When intelligent people can’t argue a case logically, there’s something wrong with the case. So there is, for conception is the only indisputable beginning of life. Any other moment is subject to doubt – and any doubt should swing the argument towards the anti end. If it’s at all possible that abortion represents an arbitrary destruction of a human life, it must be banned.
I once made this argument to a pragmatic thinker who then asked a practical question, as pragmatic thinkers will: “So, if abortion is unlawful, should the woman be prosecuted for murder?”
My reply was that, if an anti-abortion law exists, then the law-breaker must be punished, though I’d be more inclined to treat as the perpetrator not the woman, but the abortionist.
However, even the staunchest Catholic would admit that abortion isn’t identical with murder.
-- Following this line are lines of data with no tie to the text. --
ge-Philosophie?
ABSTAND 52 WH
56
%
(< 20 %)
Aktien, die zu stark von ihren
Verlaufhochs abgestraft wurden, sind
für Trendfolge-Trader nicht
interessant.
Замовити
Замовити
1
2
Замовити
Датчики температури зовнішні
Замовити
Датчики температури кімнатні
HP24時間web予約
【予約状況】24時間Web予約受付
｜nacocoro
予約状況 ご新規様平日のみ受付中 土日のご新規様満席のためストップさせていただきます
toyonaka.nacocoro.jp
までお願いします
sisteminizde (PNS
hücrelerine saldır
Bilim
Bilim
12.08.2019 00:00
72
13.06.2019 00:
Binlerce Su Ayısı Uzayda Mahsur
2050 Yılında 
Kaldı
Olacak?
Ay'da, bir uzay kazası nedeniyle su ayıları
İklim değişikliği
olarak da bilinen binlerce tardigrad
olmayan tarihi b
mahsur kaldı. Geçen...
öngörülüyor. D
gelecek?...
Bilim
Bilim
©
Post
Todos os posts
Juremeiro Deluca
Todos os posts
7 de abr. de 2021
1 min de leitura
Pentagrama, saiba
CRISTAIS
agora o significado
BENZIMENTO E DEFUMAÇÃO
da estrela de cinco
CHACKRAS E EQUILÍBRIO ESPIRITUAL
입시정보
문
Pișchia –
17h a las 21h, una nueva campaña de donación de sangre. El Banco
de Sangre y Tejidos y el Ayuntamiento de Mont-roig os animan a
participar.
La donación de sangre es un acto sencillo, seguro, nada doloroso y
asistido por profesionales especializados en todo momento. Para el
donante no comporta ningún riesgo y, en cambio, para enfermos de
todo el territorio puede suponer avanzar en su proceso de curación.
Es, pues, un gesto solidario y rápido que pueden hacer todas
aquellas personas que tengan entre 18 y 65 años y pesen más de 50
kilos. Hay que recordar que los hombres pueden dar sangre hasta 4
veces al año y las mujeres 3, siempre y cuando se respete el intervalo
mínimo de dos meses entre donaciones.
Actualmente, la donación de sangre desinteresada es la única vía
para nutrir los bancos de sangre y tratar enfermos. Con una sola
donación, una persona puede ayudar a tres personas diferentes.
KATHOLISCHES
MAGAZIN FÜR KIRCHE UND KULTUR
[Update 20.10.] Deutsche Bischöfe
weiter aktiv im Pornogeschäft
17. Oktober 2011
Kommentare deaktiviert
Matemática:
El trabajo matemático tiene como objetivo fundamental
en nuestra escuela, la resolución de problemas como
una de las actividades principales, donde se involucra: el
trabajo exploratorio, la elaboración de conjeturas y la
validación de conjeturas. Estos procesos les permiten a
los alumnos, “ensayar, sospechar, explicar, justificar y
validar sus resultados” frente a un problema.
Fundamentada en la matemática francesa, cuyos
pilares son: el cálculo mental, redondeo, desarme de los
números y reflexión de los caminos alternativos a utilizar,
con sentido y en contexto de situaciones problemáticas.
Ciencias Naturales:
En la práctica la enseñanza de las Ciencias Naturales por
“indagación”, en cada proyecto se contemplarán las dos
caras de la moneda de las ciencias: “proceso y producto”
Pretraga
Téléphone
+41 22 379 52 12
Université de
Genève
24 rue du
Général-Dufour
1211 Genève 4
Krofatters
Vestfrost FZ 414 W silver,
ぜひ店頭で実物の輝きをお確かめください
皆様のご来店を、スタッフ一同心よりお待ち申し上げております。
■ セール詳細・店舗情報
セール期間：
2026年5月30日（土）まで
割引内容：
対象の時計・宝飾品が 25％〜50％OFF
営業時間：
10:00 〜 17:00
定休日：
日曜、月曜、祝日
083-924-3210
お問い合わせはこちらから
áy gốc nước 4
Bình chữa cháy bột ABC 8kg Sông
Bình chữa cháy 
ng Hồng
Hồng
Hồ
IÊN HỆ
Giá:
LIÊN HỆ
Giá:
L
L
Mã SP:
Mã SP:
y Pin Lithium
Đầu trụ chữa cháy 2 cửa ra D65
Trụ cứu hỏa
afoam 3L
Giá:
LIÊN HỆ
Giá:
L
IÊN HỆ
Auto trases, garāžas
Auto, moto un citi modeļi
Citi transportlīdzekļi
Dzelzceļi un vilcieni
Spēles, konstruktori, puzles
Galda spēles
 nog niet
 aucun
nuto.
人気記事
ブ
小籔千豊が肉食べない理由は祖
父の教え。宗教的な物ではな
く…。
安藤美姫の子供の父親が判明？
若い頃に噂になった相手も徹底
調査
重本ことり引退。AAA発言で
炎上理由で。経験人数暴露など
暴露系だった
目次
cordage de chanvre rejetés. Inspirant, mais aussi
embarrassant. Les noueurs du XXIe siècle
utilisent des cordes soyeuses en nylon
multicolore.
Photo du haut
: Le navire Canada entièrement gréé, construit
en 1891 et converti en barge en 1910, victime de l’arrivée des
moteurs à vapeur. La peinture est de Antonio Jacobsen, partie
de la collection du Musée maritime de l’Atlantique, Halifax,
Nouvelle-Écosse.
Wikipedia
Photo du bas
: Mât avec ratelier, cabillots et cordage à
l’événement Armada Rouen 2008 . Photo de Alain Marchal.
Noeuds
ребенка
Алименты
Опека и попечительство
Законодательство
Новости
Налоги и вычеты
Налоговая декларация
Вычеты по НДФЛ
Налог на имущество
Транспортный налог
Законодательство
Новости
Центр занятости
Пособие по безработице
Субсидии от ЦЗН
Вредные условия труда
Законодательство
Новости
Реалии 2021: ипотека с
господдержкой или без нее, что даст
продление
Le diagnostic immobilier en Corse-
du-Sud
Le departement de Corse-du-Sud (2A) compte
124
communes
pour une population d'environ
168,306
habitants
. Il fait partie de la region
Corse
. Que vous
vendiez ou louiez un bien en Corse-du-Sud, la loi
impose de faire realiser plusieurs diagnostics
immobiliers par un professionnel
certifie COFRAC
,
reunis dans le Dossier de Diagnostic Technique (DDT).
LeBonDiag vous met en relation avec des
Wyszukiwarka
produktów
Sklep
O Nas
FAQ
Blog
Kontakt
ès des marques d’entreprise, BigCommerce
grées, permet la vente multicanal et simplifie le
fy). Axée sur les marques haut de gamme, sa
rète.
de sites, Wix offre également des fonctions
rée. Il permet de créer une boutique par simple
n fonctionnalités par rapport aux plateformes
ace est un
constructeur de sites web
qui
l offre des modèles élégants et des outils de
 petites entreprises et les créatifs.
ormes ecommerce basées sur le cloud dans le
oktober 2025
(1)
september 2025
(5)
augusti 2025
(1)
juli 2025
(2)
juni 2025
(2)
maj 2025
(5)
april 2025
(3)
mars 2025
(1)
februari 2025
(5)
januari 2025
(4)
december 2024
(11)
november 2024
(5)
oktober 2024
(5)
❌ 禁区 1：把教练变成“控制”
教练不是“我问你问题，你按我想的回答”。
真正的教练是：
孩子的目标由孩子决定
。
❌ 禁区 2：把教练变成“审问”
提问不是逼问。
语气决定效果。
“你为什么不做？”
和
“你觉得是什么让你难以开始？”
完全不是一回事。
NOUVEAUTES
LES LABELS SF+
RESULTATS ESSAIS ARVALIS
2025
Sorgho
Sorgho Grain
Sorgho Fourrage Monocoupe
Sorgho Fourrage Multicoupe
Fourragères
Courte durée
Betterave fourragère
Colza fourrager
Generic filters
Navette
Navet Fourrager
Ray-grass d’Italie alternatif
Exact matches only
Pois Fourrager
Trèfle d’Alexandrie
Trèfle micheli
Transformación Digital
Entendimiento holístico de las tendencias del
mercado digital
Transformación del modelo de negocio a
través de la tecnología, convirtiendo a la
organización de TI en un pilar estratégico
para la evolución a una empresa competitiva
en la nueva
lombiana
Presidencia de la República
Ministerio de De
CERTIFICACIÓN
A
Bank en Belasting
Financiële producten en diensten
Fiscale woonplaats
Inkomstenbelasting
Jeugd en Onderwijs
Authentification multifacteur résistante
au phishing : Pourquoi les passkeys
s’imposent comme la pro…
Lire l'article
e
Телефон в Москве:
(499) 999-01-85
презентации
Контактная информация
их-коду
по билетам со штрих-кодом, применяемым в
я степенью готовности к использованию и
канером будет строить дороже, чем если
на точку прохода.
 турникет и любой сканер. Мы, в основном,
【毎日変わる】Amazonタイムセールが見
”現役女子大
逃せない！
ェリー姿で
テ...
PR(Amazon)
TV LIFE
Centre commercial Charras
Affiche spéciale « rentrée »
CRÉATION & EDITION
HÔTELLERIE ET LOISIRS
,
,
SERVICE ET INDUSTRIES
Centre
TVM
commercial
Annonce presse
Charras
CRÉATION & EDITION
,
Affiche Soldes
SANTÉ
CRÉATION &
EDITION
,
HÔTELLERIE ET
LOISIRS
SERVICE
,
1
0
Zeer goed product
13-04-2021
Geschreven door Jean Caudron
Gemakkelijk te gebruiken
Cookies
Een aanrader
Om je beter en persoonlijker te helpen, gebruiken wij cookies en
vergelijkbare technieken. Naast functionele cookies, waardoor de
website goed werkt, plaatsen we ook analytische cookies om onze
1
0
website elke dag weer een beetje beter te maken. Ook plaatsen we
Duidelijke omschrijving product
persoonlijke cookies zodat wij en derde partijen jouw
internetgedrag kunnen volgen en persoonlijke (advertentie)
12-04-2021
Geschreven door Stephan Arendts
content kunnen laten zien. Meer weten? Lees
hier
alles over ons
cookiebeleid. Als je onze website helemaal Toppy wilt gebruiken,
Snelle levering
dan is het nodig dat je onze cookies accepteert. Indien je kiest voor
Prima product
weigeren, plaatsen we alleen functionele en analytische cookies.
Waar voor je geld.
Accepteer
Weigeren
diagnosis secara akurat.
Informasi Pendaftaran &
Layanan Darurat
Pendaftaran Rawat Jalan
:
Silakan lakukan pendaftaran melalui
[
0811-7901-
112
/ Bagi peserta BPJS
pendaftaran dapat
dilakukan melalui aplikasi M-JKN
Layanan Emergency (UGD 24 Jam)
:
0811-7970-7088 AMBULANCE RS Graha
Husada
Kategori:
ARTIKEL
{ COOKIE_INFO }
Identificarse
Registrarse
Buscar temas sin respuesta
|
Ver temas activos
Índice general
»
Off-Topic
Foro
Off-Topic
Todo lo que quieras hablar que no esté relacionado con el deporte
For a doctor charged with performing an abortion may present a valid medical defence. The choice, he may plead, was between preserving either the mother’s life or the foetus’s, not an uncommon situation.
Abortion then moves morally closer to justifiable self-defence, which isn’t a crime. The conclusion is that, even as not every taking of a human life is prosecuted, neither should every abortion. But laws against killing still exist – and so, rationally speaking, must laws against abortion.
I always thought the 6th commandment is best understood as thou shalt not do murder.